Pada waktunya masyarakat diam itu akan bangkit dan terjadilah pemberontakan sosial terhadap negara dan pemerintah sedang berkuasa. Sehingga secara terpaksa mereka melakukan aksi politik inkonstitusional namun karena telah menjadi kecenderungan sosial maka rebutan atau pemaksaan kehendak rakyat dapat menjadi kostitusional karena partai politik dianggap tidak punya kemampuan sebagai asset politik rakyat atau alat politik rakyat.
Sebagai contoh yang pernah dialami negeri ini pada tahun 1966 dan tahun 1998 yang lalu. Dimana momentum rakyat menurunkan Soekarno dan Soeharto dari presiden dengan cara paksa oleh rakyat.
Meskipun yang melakukan aksi politik itu pembantunya presiden tetapi khalayak yang melek politik memahami aktivitas politik itu sebagai pekerjaan yang dipertanggung jawabkan oleh presiden.
Dengan kondisi politik sosial saat ini mungkin saja penguasa dapat melakukan pekerjaan politik semacam ini. Karena masyarakat tidak memahami politik yang sesungguhnya. Yang dikonsumsi oleh masyarakat hanya propaganda politik kemudian membangun opini seakan memang begitulah normalnya politik bisa melakukan segala cara.
Padahal politik itu mengilustrasikan suatu bangsa, apakah abal-abal, kanibal atau bangsa yang beradab.
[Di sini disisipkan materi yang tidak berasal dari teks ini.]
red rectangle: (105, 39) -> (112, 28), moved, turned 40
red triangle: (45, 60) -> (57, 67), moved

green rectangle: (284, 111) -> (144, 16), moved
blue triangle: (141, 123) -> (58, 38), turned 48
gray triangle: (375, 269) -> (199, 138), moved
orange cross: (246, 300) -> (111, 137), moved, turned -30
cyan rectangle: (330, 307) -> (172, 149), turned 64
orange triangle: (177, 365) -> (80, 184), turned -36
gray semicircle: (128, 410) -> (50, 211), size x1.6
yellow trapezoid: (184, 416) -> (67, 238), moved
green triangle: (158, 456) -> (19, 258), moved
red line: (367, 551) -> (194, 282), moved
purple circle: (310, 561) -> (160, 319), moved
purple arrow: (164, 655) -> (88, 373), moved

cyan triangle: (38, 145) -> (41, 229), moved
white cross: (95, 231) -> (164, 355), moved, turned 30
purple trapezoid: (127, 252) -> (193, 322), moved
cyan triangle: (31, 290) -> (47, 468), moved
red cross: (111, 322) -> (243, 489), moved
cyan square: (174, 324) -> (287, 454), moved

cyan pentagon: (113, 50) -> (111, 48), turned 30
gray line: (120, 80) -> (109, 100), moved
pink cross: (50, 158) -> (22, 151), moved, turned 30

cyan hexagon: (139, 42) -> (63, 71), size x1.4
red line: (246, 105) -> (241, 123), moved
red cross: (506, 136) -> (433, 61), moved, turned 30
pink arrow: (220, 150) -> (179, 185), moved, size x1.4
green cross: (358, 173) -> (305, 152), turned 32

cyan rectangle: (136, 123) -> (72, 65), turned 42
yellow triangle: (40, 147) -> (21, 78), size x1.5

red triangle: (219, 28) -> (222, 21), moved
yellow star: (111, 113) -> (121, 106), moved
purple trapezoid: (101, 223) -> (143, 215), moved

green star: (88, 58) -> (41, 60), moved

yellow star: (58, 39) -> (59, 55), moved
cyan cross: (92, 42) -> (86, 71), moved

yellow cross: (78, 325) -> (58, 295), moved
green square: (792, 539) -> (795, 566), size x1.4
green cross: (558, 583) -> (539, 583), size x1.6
Karena itulah pemimpin dibutuhkan wawasan bernegara dan seseorang yang cukup kualitas dan kapasitasnya sebagai pemimpin rakyat banyak yang diikat dengan organisasi bernama negara.
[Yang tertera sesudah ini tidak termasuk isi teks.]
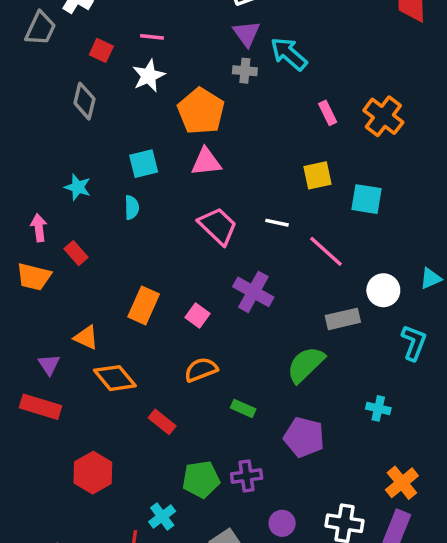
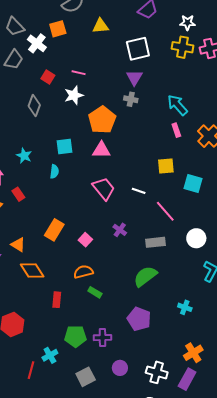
cyan arrow: (289, 54) -> (177, 105), moved
purple cross: (253, 292) -> (120, 230), size x0.6
gray rectangle: (343, 319) -> (155, 242), moved
green rectangle: (243, 408) -> (95, 292), moved
red rectangle: (162, 422) -> (57, 300), turned 49

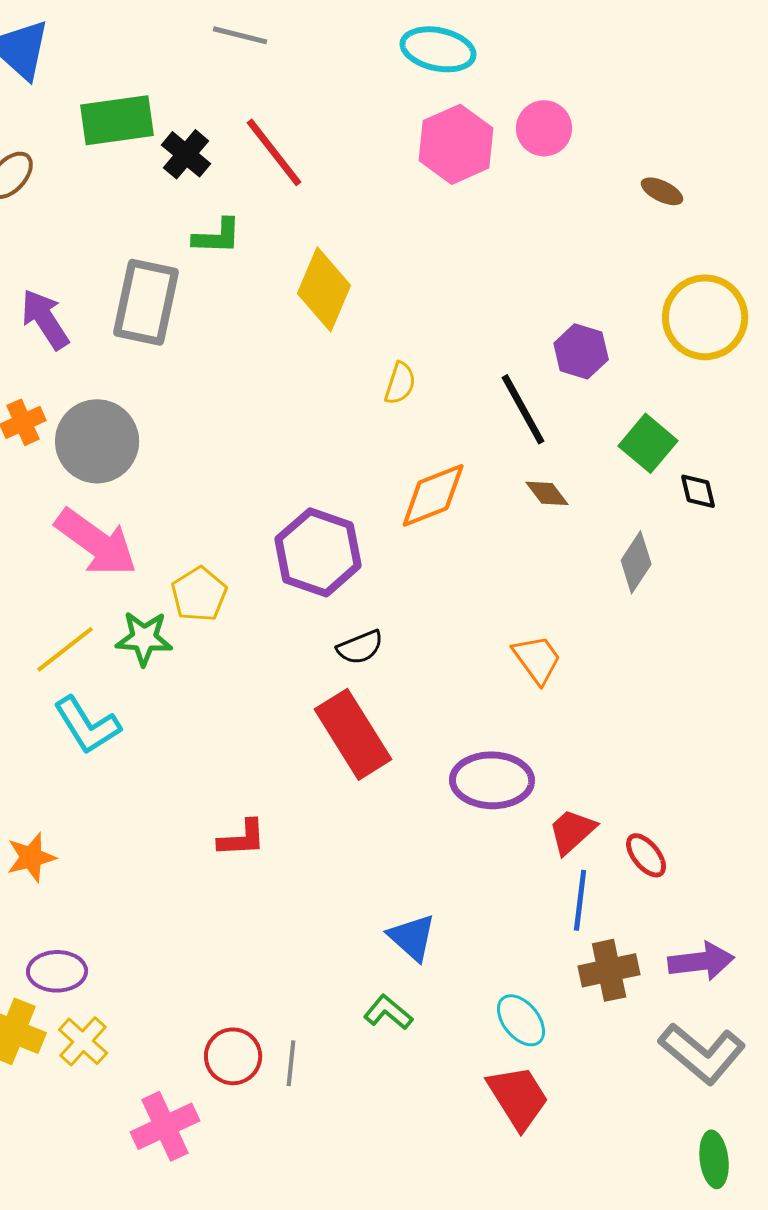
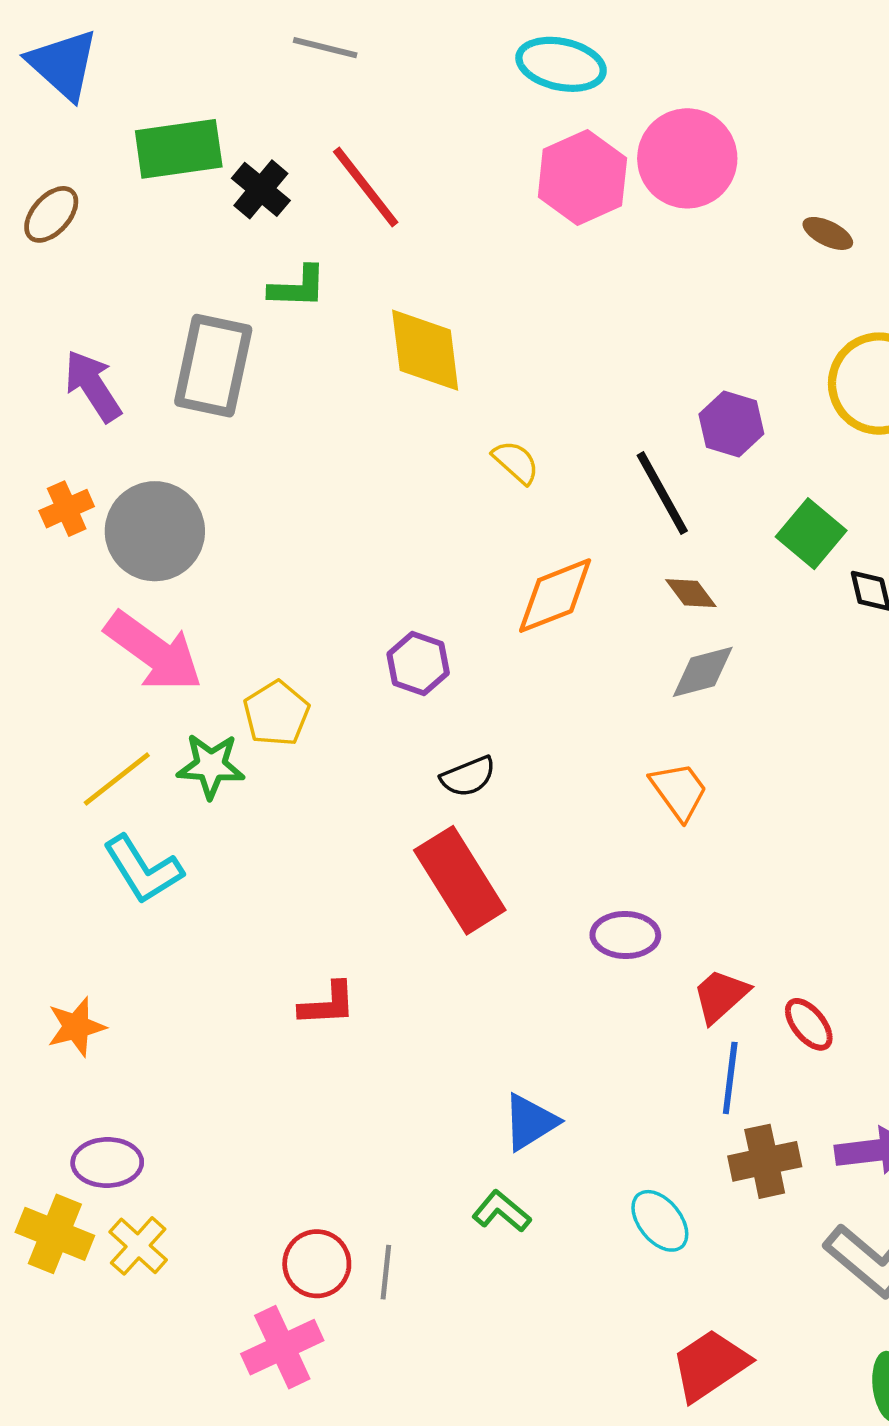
pink circle: (544, 128) -> (687, 158), size x1.5
yellow diamond: (324, 289) -> (425, 350), turned -30
yellow semicircle: (400, 383) -> (516, 462), turned -66
purple hexagon: (318, 552) -> (418, 663), size x0.6
gray diamond: (636, 562) -> (703, 672), moved, turned 42
purple ellipse: (492, 780) -> (625, 935), size x0.7
blue triangle: (412, 937) -> (530, 1122), turned 46
red trapezoid: (518, 1097) -> (710, 1365), moved, turned -92
pink cross: (165, 1126) -> (282, 1347), moved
Kita sebagai rakyat tentu tidak ingin melihat negara ini hancur lebur dan rakyat sengasara dalam suatu kepemimpinan. Karena negara bagi rakyat secara umum adalah alat untuk membawanya pada peningkatan kesejahteraan. Sementara bagi politisi negara bisa saja dijadikan alat mainannya sesuai selera dengan politik yang menghalalkan segala cara yang mengutamakan kekuasaan daripada kesejahteraan. Mengutamakan kepentingan pribadi dan kelompok diatas kepentingan rakyat banyak.
Kenapa rakyat tidak boleh tinggal diam menyaksikan sistem politik ini, tentunya menyebabkan runtuhnya pembangunan demokrasi sebagaimana konstitusi negara yang merupakan kesepakatan seluruh rakyat Indonesia.
Partai politik sejak sepuluh tahun belakangan ini tidak nyaman melaksanakan sistem demokrasinya. Berbeda dengan partai politik yang memang tidak menerapkan sistem demokrasi atau mereka memelihara sistem militeristik pada organisasi sipil. Dan jika rakyat memilihnya maka itu adalah bahagian dari ketertinggalan daya pikir rakyat itu sendiri.
Partai politik yang melalui sistem pemilihan akan berhadapan dengan pengkhianatan dari dalam (internal). Ada sinyalemen penguasa sebagai kapitalizem yang membiayai politik para avonturir demi menundukkan politik partai yang berorientasi pada sistem kepemimpinan demokratis. Hal iniemungkinkan karena alat tukar politik di negara ini masih berorientasi pada alat tukar barang dan jasa sebagaimana dalam perdagangan biasa.
Apalagi uang sogok masih menjadi alternatif untuk memelihara kebutuhan primery pemain politik, sehingga masyarakat politik belum cukup syarat sebagai anggota musyawarah yang berperan mengambil keputusan kehidupan publik.
Jika hal ini terpelihara secara rapi maka dapat dipastikan bahwa pemimpin partai politik sebahagian besar adalah justru pengkhianat partai politik itu sendiri. Sedangkan pimpinan daerah yang memberi suara adalah para politisi yang menjual kepala masyarakat di daerahnya untuk kepentingan pribadi.